- Problem description
From the records below, pull out each line that contains the word "across".

Records taken from a dataset:
* * *

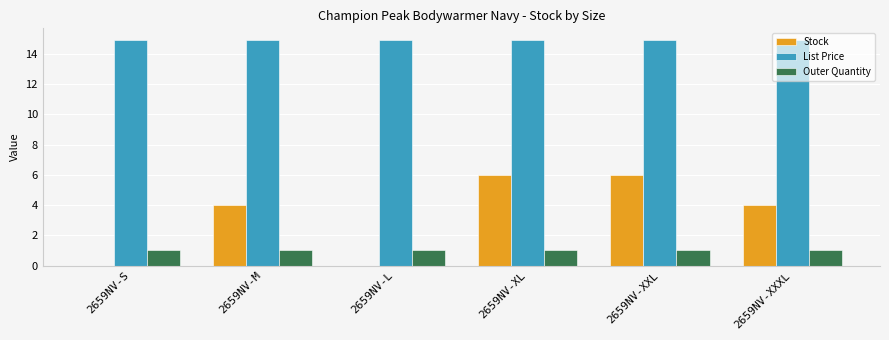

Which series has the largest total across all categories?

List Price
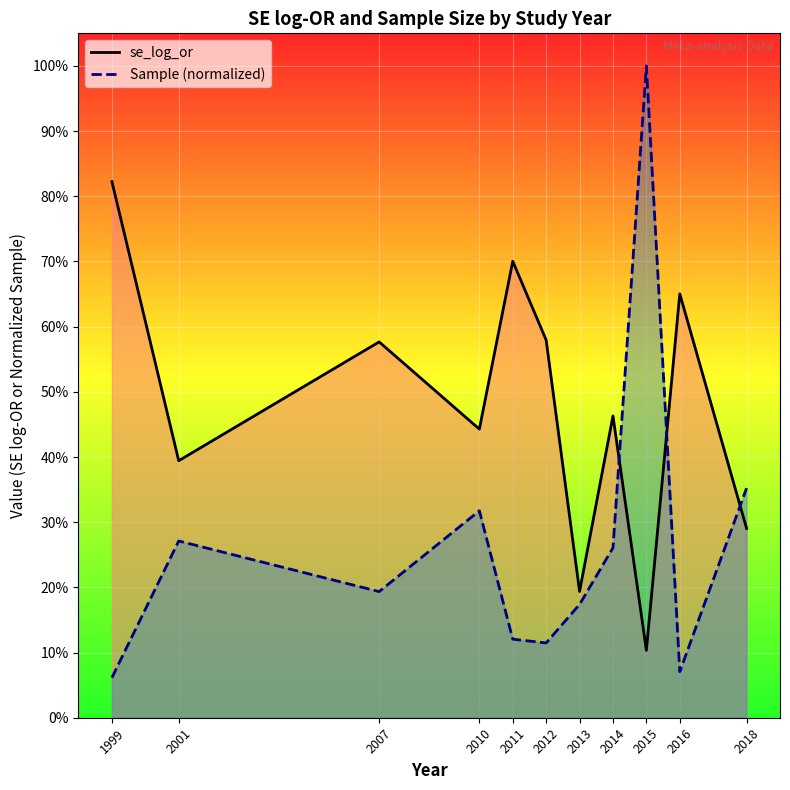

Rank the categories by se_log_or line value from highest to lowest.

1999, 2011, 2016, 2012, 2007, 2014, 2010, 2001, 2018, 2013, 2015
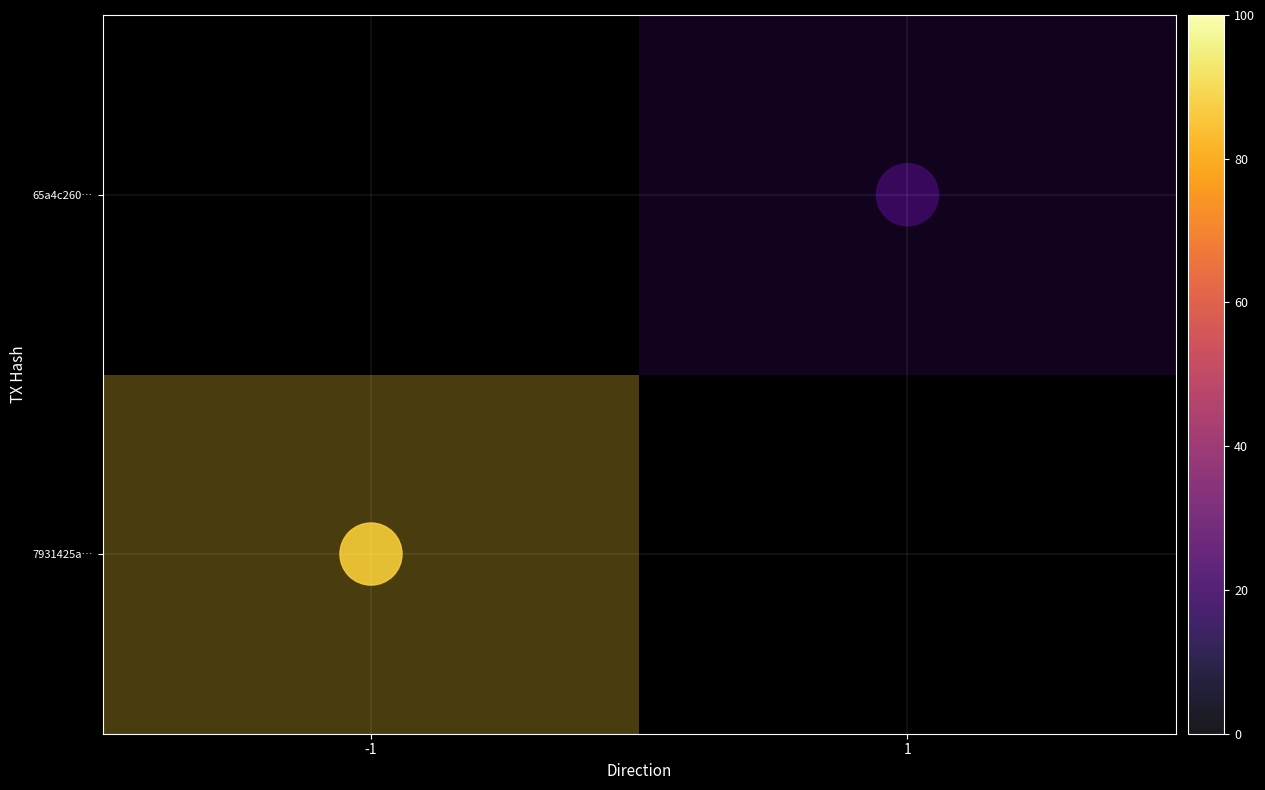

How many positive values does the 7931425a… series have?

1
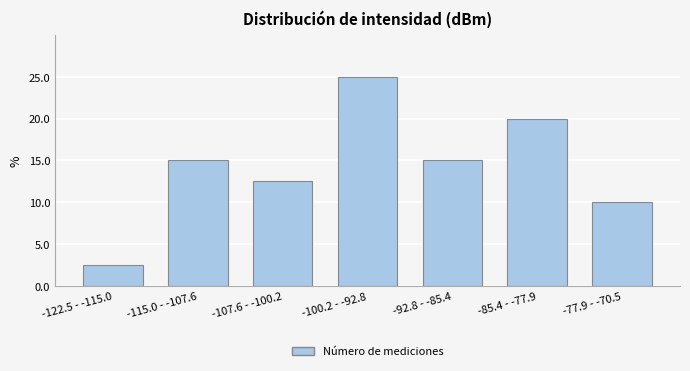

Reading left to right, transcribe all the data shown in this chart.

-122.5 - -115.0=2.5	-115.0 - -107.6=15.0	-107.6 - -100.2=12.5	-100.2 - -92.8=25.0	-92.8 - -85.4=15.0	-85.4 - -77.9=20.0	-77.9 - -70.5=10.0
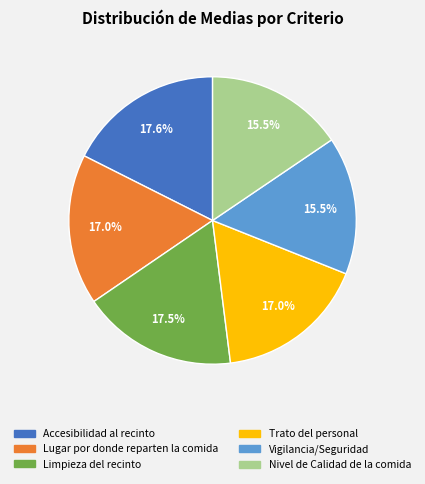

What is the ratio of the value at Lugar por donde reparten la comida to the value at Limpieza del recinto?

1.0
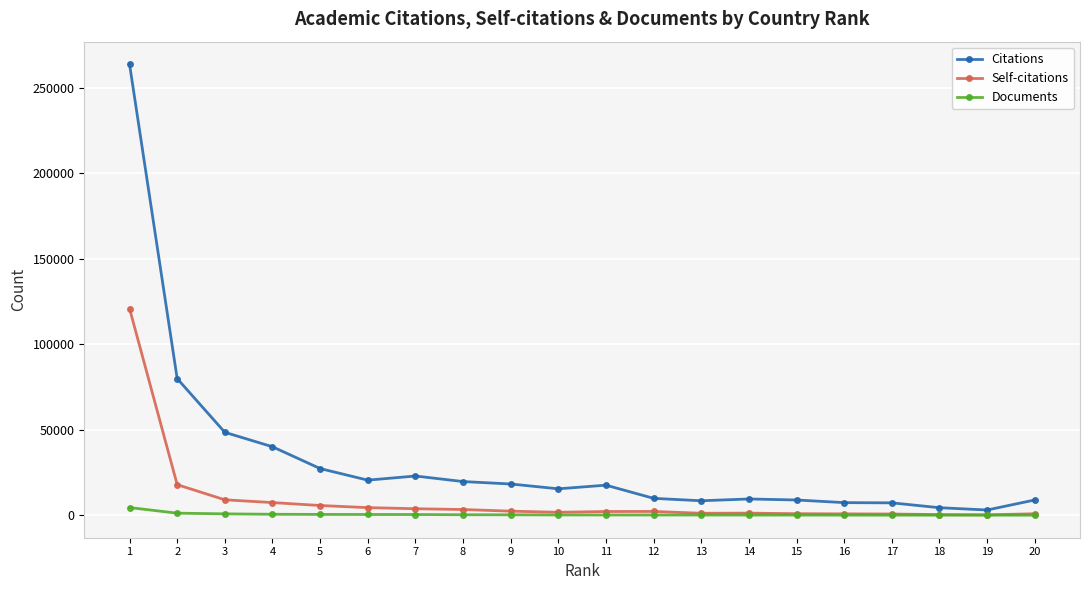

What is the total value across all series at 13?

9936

* * *

- Answer section
Which series has the largest total across all categories?
What is the total value across all series at 13?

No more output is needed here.